PROBLEM TO SOLVE: Since the records include pictures, leave those out while you reproduce exactly and only the lines from the one containing "Figure 6. The" through the one containing "Table 2 The", inclusive.

INFORMATION SHOWN:
__________

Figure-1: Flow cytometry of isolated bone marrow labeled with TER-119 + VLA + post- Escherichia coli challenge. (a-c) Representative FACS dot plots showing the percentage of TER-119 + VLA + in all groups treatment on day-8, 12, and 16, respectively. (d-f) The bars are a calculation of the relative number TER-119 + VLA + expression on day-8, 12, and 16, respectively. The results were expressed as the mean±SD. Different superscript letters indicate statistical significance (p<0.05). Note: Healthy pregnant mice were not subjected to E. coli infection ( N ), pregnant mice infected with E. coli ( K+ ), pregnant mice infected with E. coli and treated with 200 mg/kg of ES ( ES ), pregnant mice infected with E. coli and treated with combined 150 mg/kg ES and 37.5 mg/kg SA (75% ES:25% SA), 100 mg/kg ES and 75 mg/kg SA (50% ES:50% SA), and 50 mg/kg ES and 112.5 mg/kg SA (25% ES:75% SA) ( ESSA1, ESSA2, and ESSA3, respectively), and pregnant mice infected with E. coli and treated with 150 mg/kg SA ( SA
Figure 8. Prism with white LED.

__________

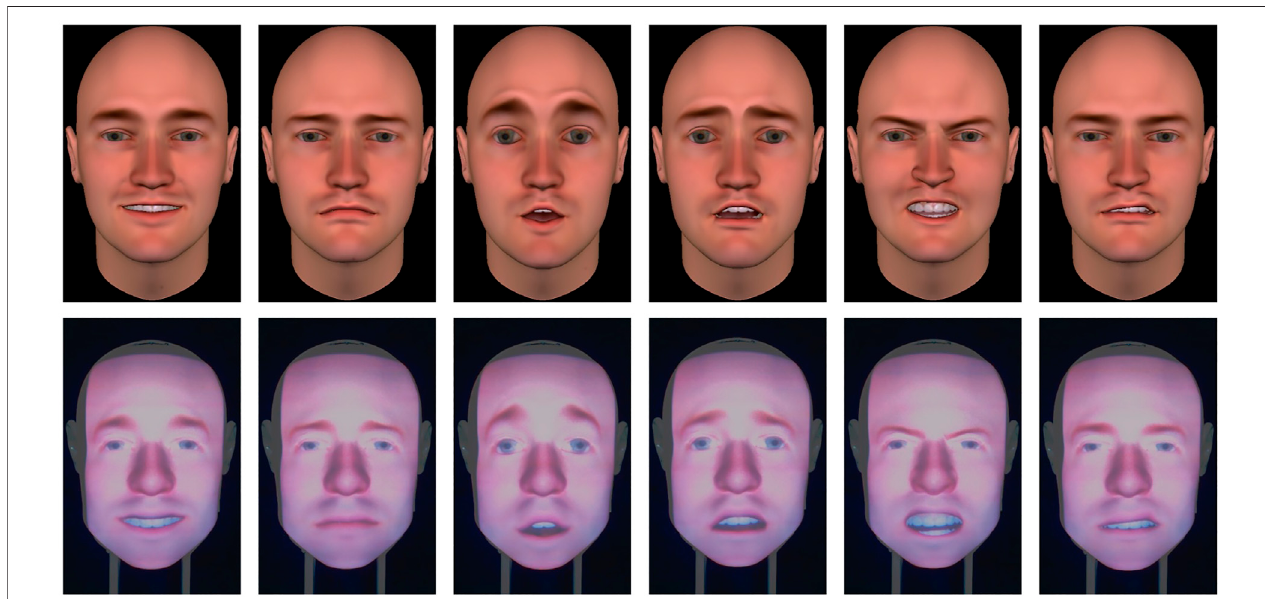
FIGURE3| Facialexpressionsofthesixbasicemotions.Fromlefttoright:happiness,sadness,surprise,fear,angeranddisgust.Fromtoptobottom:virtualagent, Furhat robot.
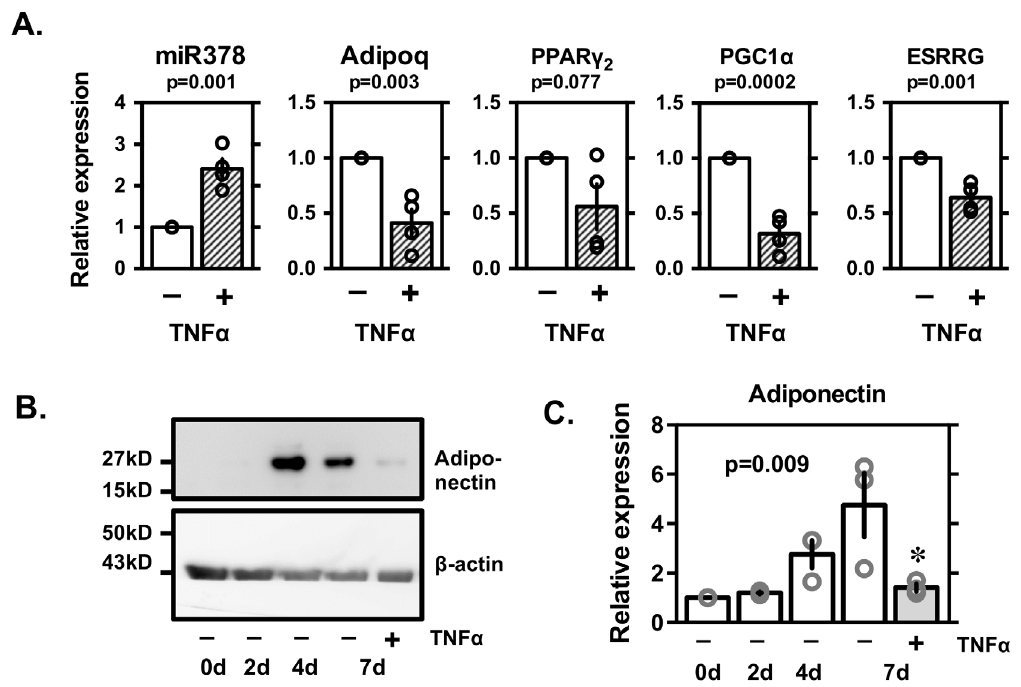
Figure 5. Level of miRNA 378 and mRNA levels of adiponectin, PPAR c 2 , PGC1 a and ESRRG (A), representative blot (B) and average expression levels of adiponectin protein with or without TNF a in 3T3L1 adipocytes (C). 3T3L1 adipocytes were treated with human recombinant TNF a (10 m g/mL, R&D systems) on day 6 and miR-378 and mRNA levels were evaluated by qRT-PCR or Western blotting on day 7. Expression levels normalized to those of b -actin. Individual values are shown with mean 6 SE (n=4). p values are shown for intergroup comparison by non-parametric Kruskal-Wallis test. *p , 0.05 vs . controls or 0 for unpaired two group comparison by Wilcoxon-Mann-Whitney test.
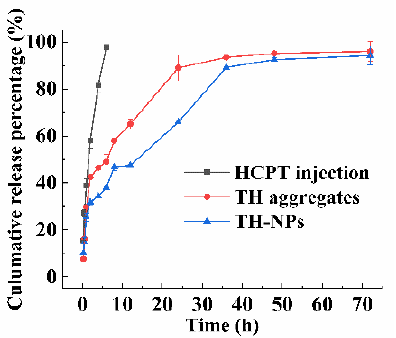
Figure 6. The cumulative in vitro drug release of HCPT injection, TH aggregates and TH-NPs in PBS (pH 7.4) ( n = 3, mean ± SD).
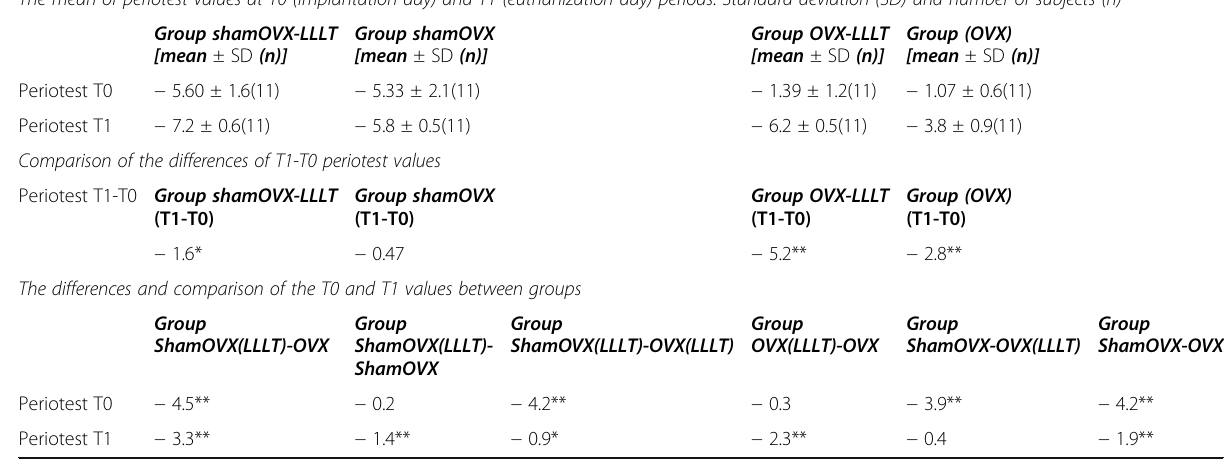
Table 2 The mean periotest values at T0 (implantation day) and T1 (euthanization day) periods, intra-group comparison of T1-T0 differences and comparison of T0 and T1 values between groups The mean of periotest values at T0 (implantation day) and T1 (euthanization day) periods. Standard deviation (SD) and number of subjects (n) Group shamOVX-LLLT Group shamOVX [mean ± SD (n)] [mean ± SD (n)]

__________

ANSWER SPACE:
Figure 6. The cumulative in vitro drug release of HCPT injection, TH aggregates and TH-NPs in PBS (pH 7.4) ( n = 3, mean ± SD).
Table 2 The mean periotest values at T0 (implantation day) and T1 (euthanization day) periods, intra-group comparison of T1-T0 differences and comparison of T0 and T1 values between groups The mean of periotest values at T0 (implantation day) and T1 (euthanization day) periods. Standard deviation (SD) and number of subjects (n) Group shamOVX-LLLT Group shamOVX [mean ± SD (n)] [mean ± SD (n)]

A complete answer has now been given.